Passage shown:
┏━━
The stars fought from their courses against Sisera, as we all know, but they also fought against Disney. This last fall, Netflix was trash talking Disney for some inscrutable reason, and Disney, that juggernaut, arose and moved to respond. Disney the invincible had an Avengers-sized portfolio — their massive wealth was ensconced, if ensconced is the word I am looking for, oh, in things like docked cruise lines. And empty theme parks. And ESPN, reduced to showing curling competitions between Laplanders. And empty movie sets, and no open theaters to show movies in anyhow. Man, whatever did Disney do? It must have been awful, kind of like whatever it was that Joe Biden did.

Biden! Remember Biden? He is the champion who arose from the ashes and slew the Bernie. And not content with that, he immediately turned around and slew the #MeToo movement. Talk about an effective politician! An allegation of sexual assault was levied against him, and presto, all the #MeToo advocates sold out faster than toilet paper in a New Jersey CostCo. And he accomplished these great feats while at the same time proving himself incapable of completing a coherent, you know, the thing.

And then there is California and New York. These two states, electoral powerhouses for the left, decided in a previous era to be governed by men who would not only drink the Kool-Aid, but who would drink the whole pitcher. In a game of true brinkmanship, they are vying with each other over who can come the closest to putting their states in play for the Republicans in this fall’s presidential election. Neither will succeed, of course, but it is ennobling to see them try. One appreciates the effort. But completely independent of whether they succeed in that, what they will have succeeded in doing is sidelining their state’s overall influence. They are going to need some time to recover, and that is not going to go well for them because their idea of recovery is going to include staying shut down as long as possible as a matter of progressive principle. And in the meantime, not all states can be South Dakota, but even the spooked red states are emerging from their bomb shelters far more rapidly than the blue states are. The blue states do not want to become the bloodbath that Georgia experienced when they opened up. If they did open up like Georgia did then they would have to admit that they were, you know, WRONG ABOUT EVERYTHING. That is kind of a bitter pill to swallow, and also kind of big — as in, three feet long — and therefore we may deem it unlikely.
┗━━
Tasks and exercises:
**a.** In the commentary above, condense the paragraph beginning "Biden! Remember Biden?" into a shorter version that keeps its main facts.
**b.** Name every U.S. state mentioned in the commentary.
**c.** Write the next part of the commentary on Disney, Biden, and the blue states, starting right after its final sentence.

(Collected data)
┏━━
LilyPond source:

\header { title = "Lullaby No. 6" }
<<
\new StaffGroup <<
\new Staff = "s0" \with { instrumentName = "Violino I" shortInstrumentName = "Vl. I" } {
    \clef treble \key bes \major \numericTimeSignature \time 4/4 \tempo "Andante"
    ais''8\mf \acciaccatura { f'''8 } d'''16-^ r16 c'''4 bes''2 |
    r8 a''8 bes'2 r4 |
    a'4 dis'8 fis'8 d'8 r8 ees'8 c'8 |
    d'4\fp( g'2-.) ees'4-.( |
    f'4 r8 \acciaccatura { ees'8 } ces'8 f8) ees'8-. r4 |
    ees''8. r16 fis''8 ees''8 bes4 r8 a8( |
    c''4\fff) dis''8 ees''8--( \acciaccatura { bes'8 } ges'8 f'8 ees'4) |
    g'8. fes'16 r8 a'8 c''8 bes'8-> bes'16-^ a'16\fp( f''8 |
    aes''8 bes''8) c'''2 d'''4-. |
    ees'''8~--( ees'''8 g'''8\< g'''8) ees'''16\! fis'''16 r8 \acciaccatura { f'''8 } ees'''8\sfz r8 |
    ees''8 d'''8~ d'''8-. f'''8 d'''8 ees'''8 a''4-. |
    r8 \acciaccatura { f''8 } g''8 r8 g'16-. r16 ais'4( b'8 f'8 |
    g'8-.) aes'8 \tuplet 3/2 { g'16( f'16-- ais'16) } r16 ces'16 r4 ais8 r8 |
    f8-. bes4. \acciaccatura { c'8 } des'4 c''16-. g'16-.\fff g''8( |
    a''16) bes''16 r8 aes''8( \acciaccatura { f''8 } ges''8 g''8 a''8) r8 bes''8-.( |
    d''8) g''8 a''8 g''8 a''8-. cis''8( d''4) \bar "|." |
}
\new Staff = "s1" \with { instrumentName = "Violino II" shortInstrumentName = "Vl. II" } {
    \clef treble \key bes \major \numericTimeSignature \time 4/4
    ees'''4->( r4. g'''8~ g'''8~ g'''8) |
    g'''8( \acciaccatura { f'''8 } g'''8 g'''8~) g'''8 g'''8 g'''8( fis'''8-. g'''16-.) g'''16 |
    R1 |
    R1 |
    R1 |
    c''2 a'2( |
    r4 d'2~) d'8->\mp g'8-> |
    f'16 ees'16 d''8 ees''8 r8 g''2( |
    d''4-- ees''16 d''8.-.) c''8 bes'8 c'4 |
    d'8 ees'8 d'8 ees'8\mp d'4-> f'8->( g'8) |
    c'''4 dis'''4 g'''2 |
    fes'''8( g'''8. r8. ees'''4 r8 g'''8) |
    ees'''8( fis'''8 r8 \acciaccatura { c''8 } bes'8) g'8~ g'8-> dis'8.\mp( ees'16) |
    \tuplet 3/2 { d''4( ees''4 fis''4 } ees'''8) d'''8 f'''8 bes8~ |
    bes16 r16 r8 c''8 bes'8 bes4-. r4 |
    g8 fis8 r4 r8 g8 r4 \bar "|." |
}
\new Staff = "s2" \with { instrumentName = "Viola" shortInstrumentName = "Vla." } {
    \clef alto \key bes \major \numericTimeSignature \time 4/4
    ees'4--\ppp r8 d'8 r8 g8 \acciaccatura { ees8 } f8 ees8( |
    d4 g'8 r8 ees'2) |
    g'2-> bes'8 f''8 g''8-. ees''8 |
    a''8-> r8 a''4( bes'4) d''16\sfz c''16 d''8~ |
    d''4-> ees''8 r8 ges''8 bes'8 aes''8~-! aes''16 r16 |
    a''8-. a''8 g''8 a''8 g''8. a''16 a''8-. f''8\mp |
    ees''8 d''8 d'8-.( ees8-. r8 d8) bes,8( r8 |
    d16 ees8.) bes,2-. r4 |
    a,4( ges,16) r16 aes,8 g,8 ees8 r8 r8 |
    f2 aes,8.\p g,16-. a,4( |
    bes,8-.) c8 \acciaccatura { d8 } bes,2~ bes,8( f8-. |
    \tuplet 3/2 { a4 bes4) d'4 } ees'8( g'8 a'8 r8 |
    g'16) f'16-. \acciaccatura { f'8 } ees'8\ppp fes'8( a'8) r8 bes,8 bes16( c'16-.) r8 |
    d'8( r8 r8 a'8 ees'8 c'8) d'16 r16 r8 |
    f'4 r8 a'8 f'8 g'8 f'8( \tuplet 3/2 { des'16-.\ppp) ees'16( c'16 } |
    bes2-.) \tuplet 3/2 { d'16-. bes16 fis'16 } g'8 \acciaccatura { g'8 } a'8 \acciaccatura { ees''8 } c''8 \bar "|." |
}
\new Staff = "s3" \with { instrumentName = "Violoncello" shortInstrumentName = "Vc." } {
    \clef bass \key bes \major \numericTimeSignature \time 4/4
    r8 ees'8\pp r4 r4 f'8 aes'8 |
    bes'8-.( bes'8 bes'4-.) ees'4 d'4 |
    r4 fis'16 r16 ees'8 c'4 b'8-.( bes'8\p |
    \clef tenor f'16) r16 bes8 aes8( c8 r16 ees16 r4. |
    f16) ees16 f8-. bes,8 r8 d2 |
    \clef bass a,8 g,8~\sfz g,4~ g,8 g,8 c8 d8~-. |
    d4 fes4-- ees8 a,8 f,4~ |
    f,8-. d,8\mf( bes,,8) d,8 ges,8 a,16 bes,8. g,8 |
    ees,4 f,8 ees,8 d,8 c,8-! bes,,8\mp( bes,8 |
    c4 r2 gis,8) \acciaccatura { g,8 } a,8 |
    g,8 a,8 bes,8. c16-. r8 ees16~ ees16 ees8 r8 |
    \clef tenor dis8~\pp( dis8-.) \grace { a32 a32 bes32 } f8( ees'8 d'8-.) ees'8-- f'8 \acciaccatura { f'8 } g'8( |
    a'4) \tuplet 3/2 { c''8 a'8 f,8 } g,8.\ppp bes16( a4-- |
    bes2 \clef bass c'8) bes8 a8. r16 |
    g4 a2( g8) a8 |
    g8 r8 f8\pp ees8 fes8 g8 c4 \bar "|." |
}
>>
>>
┗━━
Answers below:
**a.** Biden rose from the ashes to beat Bernie, then turned around and defeated the #MeToo movement too. When he was accused of sexual assault, #MeToo advocates sold out faster than toilet paper in a New Jersey CostCo. He did all this while proving unable to complete a coherent, you know, the thing.

**b.** California, New York, South Dakota, Georgia, New Jersey

**c.**
Oh, right. Colleges and universities. You know, the lymph nodes of our body politic, riddled with the cancer of cultural Marxism, and exuberantly pumping it out into the rest of our society? They are all, almost down to each institution, about to be admitted into the ICU. A bunch of them were about to be admitted even before all this, but with this? Stand by for all the creative lawsuits! It couldn’t happen to a group of more over-extended recipients. “How could this happen to us? Our lazy river/rock climbing center came in close to budget.”


Having said so much, I must hasten to add that gloating is a sin, actually, and so as these (and other) events unfold, those who have kept their wits about them need to prepare themselves for such outcomes spiritually. Schadenfreude is a moral failing, and so conservatives need to start rejecting an ethos of “owning the libs,” or “drinking liberal tears,” and so on.

Rejoice not when thine enemy falleth, and let not thine heart be glad when he stumbleth: Lest the Lord see it, and it displease him, and he turn away his wrath from him.”

Prov. 24:17-18 (KJV)

But it is no sin to observe what is happening, and to rejoice (in a right spirit) over it. After all, in the verse just cited, the reason for not gloating is so that you don’t provoke the Lord into not finishing the job. And there are a lot of jobs that need finishing out there, I can tell you that.